╭─ Record extracts

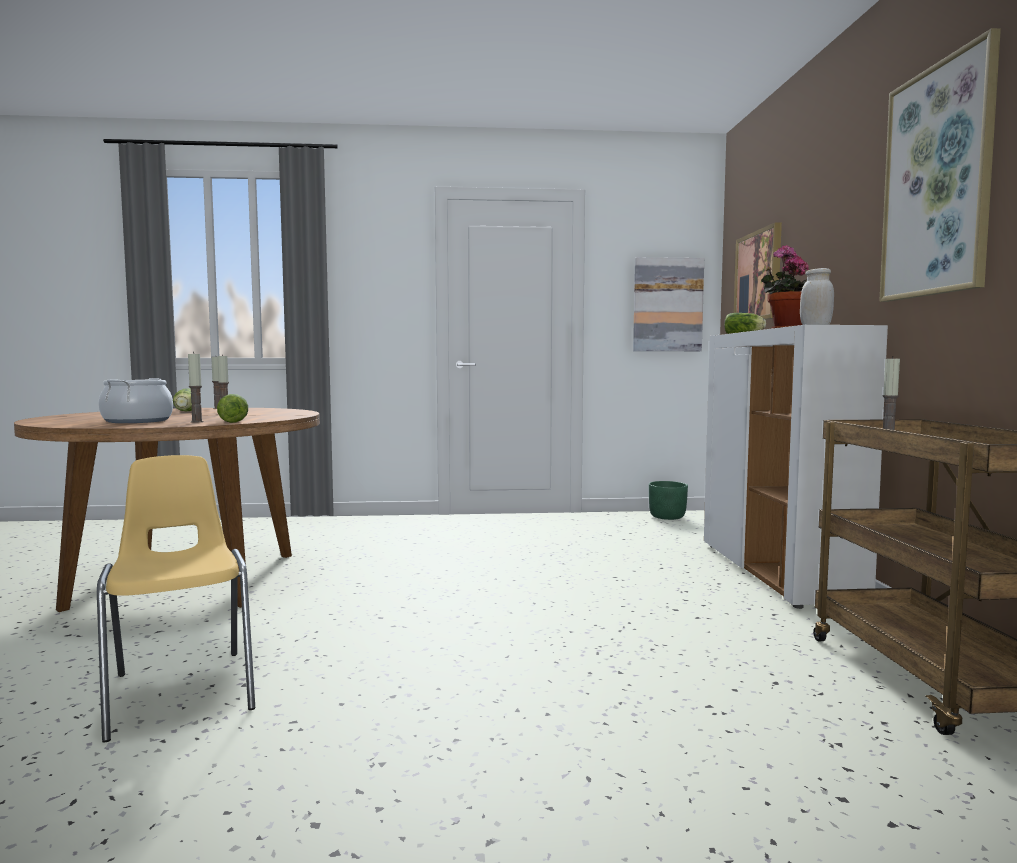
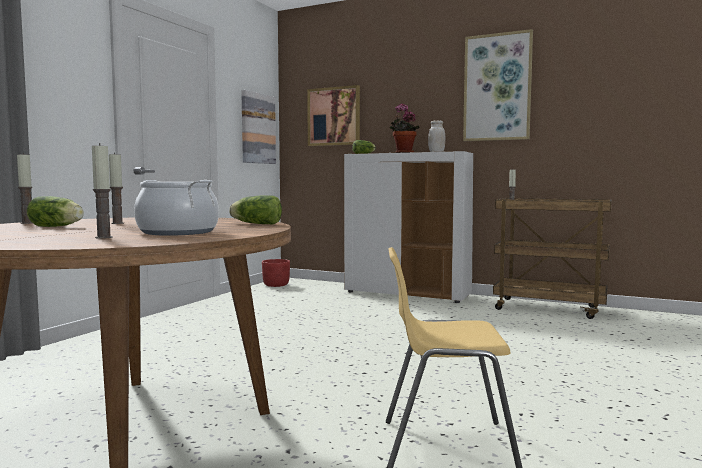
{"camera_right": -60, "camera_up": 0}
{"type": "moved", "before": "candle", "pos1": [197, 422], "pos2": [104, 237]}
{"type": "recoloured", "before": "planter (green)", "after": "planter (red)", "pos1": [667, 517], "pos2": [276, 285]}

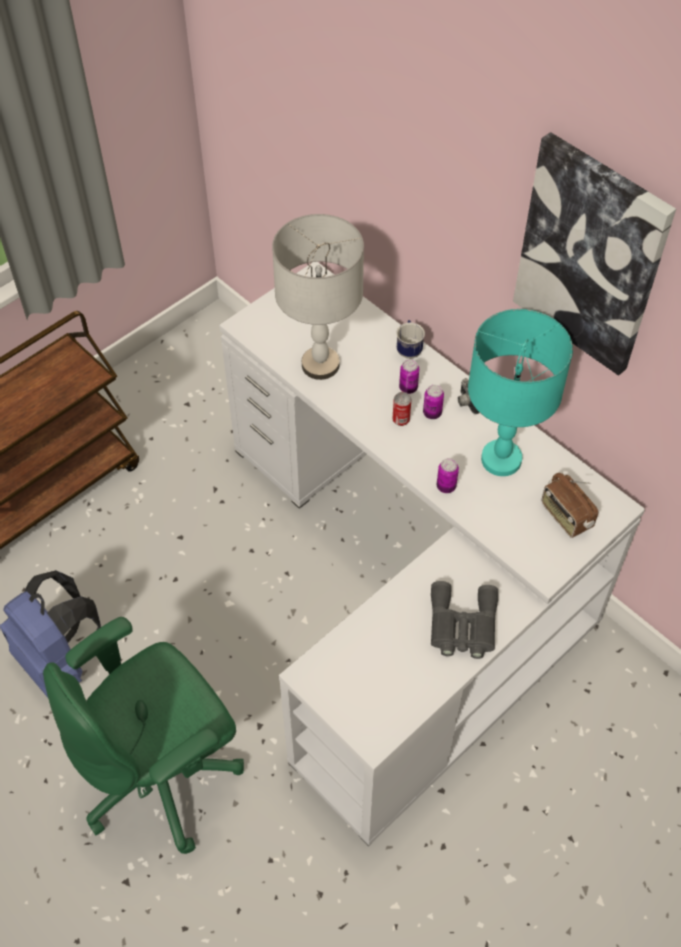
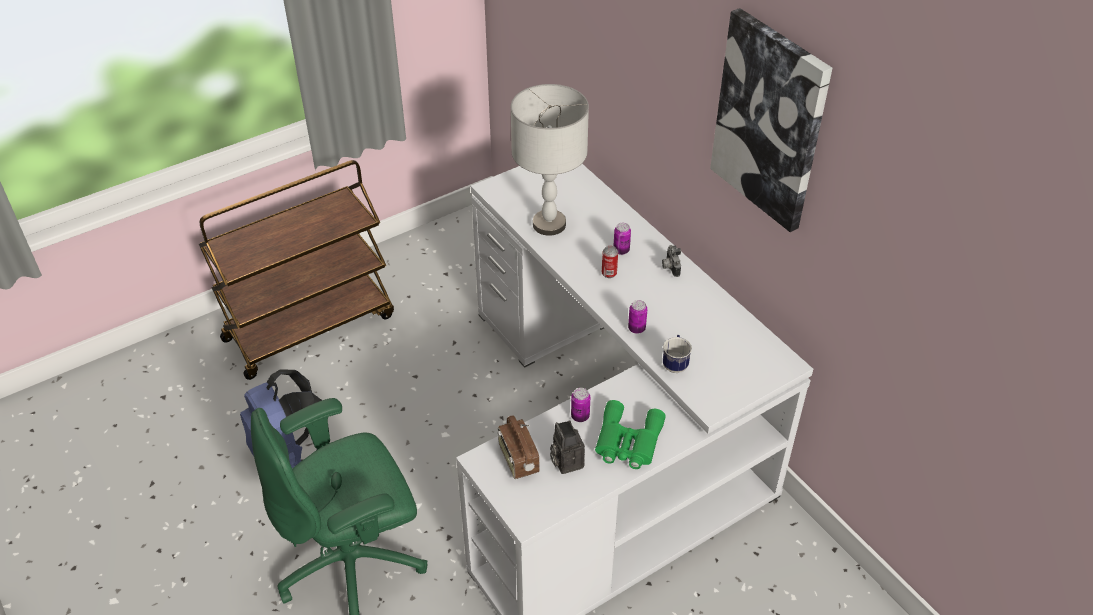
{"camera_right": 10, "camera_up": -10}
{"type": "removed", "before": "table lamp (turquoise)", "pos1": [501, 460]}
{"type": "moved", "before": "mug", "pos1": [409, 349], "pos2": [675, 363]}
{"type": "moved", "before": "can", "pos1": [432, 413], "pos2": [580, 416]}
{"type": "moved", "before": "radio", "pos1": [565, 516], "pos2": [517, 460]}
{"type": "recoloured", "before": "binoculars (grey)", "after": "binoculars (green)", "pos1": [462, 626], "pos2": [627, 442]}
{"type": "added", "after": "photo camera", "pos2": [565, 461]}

╰─

Task: Report every line of the entries that carries the word "before".

Finished task:
{"type": "moved", "before": "candle", "pos1": [197, 422], "pos2": [104, 237]}
{"type": "recoloured", "before": "planter (green)", "after": "planter (red)", "pos1": [667, 517], "pos2": [276, 285]}
{"type": "removed", "before": "table lamp (turquoise)", "pos1": [501, 460]}
{"type": "moved", "before": "mug", "pos1": [409, 349], "pos2": [675, 363]}
{"type": "moved", "before": "can", "pos1": [432, 413], "pos2": [580, 416]}
{"type": "moved", "before": "radio", "pos1": [565, 516], "pos2": [517, 460]}
{"type": "recoloured", "before": "binoculars (grey)", "after": "binoculars (green)", "pos1": [462, 626], "pos2": [627, 442]}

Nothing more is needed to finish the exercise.